L’équipe de Sir Keir Starmer est intervenue pour ordonner aux tribunaux d’abandonner les poursuites contre un enseignant accusé d’avoir envoyé des sextos à un écolier. L’affaire, qui s’est déroulée à l’époque où Sir Keir était directeur des poursuites publiques, a été abandonnée après que son conseiller juridique principal ait ordonné au CPS du Pays de Galles d’y renoncer. Le dirigeant travailliste a été accusé d' »hypocrisie » après que le parti a publié une publicité en début de semaine accusant Rishi Sunak de laisser les délinquants sexuels en liberté.
Dans cette affaire, qui s’est déroulée en 2013, un enseignant d’école primaire a été jugé pour avoir envoyé des SMS sexuellement explicites à un adolescent de 16 ans.
S’adressant au tribunal de première instance de Llanberis, le procureur Julie Hughes a déclaré : « Il s’agissait d’une affaire sensible, qui a été examinée avec soin au plus haut niveau : « Il s’agissait d’une affaire sensible, qui a été examinée avec soin au plus haut niveau, et le CPS de la région s’est assuré que les critères de preuve et d’intérêt public avaient été respectés.
« Toutefois, le principal conseiller juridique du directeur des poursuites publiques a adopté un point de vue différent.
À l’époque, la mère de l’adolescente s’était déclarée « dégoûtée » par la décision.
Le député conservateur Brendan Clarke-Smith a accusé le leader travailliste d’être un « hypocrite ».
Il a déclaré au Sun : « Cette affaire soulève de sérieuses questions quant à la fermeté dont a fait preuve Sir Keir Starmer en tant que directeur des poursuites publiques.
« Sir Keir est un hypocrite.

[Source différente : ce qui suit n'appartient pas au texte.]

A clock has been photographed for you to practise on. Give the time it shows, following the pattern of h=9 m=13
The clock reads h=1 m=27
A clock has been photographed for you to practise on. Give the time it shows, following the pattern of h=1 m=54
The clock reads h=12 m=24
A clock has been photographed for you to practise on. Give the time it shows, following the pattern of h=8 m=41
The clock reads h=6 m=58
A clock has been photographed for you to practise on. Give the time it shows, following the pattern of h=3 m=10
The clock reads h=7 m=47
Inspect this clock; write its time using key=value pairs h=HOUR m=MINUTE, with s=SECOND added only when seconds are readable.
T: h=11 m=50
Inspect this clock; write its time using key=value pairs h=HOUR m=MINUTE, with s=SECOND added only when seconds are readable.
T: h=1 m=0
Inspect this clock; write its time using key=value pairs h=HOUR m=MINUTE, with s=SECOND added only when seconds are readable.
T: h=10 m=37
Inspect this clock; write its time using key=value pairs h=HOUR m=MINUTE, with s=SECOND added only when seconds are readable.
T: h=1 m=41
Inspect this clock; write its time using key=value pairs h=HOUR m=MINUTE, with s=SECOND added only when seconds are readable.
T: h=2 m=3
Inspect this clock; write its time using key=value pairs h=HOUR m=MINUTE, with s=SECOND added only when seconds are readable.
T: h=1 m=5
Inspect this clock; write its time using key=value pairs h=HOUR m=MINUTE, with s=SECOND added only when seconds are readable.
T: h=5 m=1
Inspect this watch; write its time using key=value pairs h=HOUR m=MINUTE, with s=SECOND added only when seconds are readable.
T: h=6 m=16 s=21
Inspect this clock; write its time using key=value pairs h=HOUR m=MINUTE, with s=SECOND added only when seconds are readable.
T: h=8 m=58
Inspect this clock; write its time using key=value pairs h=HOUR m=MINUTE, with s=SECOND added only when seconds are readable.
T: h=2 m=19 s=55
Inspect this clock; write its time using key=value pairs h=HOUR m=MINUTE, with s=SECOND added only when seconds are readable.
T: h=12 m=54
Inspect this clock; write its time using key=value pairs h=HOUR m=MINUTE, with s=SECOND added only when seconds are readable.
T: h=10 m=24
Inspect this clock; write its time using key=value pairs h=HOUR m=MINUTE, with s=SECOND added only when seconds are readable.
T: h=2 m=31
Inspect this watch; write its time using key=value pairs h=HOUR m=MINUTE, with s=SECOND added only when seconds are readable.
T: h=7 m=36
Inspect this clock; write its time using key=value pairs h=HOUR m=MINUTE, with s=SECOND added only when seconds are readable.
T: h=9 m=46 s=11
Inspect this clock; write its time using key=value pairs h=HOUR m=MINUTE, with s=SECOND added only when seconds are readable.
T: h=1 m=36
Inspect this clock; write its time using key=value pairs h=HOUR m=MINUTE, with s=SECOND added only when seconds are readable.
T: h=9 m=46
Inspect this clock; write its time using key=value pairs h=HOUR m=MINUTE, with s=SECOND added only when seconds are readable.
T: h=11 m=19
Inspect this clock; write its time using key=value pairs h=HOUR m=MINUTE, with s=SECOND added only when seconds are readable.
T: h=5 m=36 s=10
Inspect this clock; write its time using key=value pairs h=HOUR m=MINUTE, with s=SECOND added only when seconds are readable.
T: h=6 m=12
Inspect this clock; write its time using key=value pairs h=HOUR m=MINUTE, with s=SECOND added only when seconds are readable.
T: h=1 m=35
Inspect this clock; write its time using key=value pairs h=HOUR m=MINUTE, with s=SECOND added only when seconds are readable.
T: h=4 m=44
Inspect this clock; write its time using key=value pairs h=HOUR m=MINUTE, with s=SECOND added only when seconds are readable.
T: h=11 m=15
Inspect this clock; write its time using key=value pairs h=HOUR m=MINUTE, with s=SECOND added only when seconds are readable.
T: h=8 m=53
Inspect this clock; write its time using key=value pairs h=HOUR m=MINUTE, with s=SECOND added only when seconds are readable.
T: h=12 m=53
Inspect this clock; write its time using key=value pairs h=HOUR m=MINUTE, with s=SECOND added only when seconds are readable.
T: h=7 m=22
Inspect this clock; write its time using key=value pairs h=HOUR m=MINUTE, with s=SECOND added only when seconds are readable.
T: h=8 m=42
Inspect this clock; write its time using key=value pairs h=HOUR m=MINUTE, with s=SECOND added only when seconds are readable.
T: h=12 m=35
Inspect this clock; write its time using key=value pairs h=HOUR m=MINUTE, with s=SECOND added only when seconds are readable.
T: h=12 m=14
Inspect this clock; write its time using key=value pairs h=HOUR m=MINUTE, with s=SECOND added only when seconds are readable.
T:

Combien d’autres affaires douteuses concernant son propre bilan sont en cours ? »
Une source travailliste a déclaré que Sir Keir ne se souvenait pas d’avoir été impliqué dans cette affaire, ajoutant qu’il aurait pu y avoir un certain nombre de raisons pour lesquelles l’affaire a été abandonnée.
La semaine dernière, le parti travailliste a publié une publicité attaquant M. Sunak sur ses antécédents criminels.
Le compte Twitter officiel du parti a partagé un message affirmant que le Premier ministre Rishi Sunak ne pensait pas que les adultes reconnus coupables d’agressions sexuelles sur des enfants devaient aller en prison.
L’affiche citait les chiffres du ministère de la Justice selon lesquels 4 500 adultes reconnus coupables d’agression sexuelle sur des enfants ont évité la prison et ont été condamnés à des peines d’intérêt général ou à des peines avec sursis depuis 2010.
Le parti travailliste a utilisé ce tweet pour se présenter comme « le parti de la loi et de l’ordre ».
Mais l’annonce a suscité de nombreuses critiques, le vice-président des conservateurs, Lee Anderson, la qualifiant de « vile et désespérée ».
Le député conservateur Tobias Ellwood a qualifié la publicité d' »épouvantable » et a déclaré qu’elle menaçait de saper le processus démocratique.
Il a ajouté : « Nous devrions être meilleurs que cela. J’ai déjà dénoncé la bassesse de mon propre camp et je le fais à nouveau aujourd’hui ».
Le député conservateur Robert Largan a déclaré : « Je ne vais pas le citer sur Twitter. Mais ce post du Parti travailliste sur le Premier ministre est un véritable caniveau. C’est vraiment honteux ».
Le député SNP John Nicolson a quant à lui déclaré : « C’est absolument nauséabond. La politique est rabaissée et avilie. Le Parti travailliste veut gagner, bien sûr, mais de cette façon ?
Mais la publicité a également suscité des critiques au sein du parti, le député travailliste et ancien chancelier de l’ombre John McDonnell ayant déclaré : « Ce n’est pas le genre de politique dans laquelle un parti travailliste, confiant dans ses propres valeurs et se préparant à gouverner, devrait s’engager.
« Je demande aux personnes qui ont pris la décision de publier cette annonce de bien vouloir la retirer. Nous, le Parti travailliste, valons mieux que cela ».